The most important choice you can make in life is deciding which games you’re going to play.
Life is full of games. There’s the getting-in-shape game, the climbing-the-corporate-ladder game, the saving-enough-for-retirement game and the get-married-and-have-kids game.
Like all games, these all have objectives, rules and players. Sometimes the games are strictly well-defined, like the becoming-an-Olympic-athlete game. In others, the rules are mostly implicit, but most the players still understand what they’re playing for and why.
Most people spend their lives playing games and trying to win at them.
Far fewer think deeply about which games they want to play in the first place.
Why We Play Games
Games are just a metaphor, of course. But something like this is happening in most of our minds. It’s hard to think about life in the big picture. It’s too big, fuzzy and important to think clearly about.
As a result of this, we tend to break apart the big puzzle into smaller and smaller games, so we can understand them better. The games we play just for fun, are formed on this idea: break off some section of reality and give it strict rules, boundaries and choices.
Life, as an ambiguous, grand thing, therefore tends to get spliced down to smaller games which can actually be won.
Games Within Games
Sometimes the first efforts to cleave apart the messiness of life into tidy little games still leaves quite a bit of confusion. Therefore, we tend to break those bigger games into smaller ones.
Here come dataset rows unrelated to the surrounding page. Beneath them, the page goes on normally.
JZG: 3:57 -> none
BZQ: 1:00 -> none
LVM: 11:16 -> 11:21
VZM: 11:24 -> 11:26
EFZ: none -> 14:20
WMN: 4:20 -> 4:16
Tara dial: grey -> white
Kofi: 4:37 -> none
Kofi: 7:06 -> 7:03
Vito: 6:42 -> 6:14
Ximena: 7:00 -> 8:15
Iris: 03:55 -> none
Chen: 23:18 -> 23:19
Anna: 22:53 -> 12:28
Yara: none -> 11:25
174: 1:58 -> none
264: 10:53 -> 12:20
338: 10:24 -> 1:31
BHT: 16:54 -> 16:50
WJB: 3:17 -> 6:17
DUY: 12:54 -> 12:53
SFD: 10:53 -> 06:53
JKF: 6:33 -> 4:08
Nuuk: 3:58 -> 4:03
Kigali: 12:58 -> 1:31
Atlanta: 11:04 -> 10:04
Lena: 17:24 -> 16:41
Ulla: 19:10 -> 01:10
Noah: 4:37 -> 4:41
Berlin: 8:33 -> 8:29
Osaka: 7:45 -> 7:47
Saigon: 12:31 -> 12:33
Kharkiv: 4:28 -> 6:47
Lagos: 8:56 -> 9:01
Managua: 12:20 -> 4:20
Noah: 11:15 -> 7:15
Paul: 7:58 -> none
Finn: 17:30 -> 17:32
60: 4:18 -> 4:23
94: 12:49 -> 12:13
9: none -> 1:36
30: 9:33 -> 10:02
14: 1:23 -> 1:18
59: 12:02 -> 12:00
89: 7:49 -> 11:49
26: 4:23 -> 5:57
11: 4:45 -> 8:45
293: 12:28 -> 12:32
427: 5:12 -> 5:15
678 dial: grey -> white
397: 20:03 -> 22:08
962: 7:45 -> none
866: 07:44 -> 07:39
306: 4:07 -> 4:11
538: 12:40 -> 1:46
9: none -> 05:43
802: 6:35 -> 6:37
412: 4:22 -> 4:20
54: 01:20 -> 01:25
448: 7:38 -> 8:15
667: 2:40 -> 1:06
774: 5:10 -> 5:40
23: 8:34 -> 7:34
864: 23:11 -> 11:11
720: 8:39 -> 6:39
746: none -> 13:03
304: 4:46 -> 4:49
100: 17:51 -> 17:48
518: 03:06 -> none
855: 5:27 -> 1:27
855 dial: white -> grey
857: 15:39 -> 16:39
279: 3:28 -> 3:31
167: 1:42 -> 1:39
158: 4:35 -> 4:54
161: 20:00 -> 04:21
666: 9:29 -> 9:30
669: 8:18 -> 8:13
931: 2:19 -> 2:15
The career game, for many people who start working in a large company, often gets replaced with the earning-pay-raises-and-promotions game. For other people, the career game gets reduced to the becoming-a-prestigious-expert game or the earning-more-money game.
The more complex of the games we play for fun show the same pattern. Chess masters often talk about playing the King’s Indian or Spanish game, as if it were a separate, sub-game within chess. The game of chess is so complex that we need to further tighten the boundaries to think clearly about it.
As a result, life is not just playing games, but playing games within games within games. Each level inherits the assumptions and boundaries of the one above it, but adds new constraints and rules, while narrowing the scope of the objective.
How We Choose What to Play
Most people choose what games to play by following a simple heuristic: look around them to see what others are playing and join in.
On the whole, this isn’t such a bad idea. Games are more fun with other people. Plus, the bigger, higher-order games tend to value social perception as a partial objective, so more popular games are often intrinsically more valuable to play.
However, this copycat approach suffers from a few key flaws.
First, when everyone copycats, this can result in people too many people playing the same game. The game becomes so competitive and cutthroat that winning the larger game which contains it becomes harder and harder to do.
Second, this limits the invention of new games. Most people are so busy playing the games they see everyone else playing, that they don’t recognize that there is even a choice involved in picking which game to play.
Most people think the objective of the career game is earn more money, gain a higher rank or increase your professional stature. Then, along comes someone who decides that a game involving living on a low-income and retiring exceptionally young sounds like a lot more fun.
Most people think the consumer game is about having the most and best stuff. Then, along comes people who decide having fewer things is the way to win.
Most people think being rich is the way to win. While others compete to give things away.
Picking the Games Worth Playing
The first step is to realize that you have a choice. That you’ve always had a choice about which games you want to play.
The second step is to see what games you’re playing already. Everyone is playing games. Human nature is to play games. Those who claim to not be playing games are usually just so deep inside their own game that they fail to see it as one anymore.
The third step is to ask yourself if you’d like to play a different game. Maybe you’re playing one game and you realize some people are playing a different one and you’d like to join them. Maybe you want to invent your own game to play and see if other people join you.
Finally, the most important thing to realize is that play is voluntary. Games have consequences, of course, but as long as you accept the price of losing, nothing can force you to participate. It’s this choice of which games not to play, that is ultimately the most valuable. Only by giving up on some games, can you win the ones that matter to you.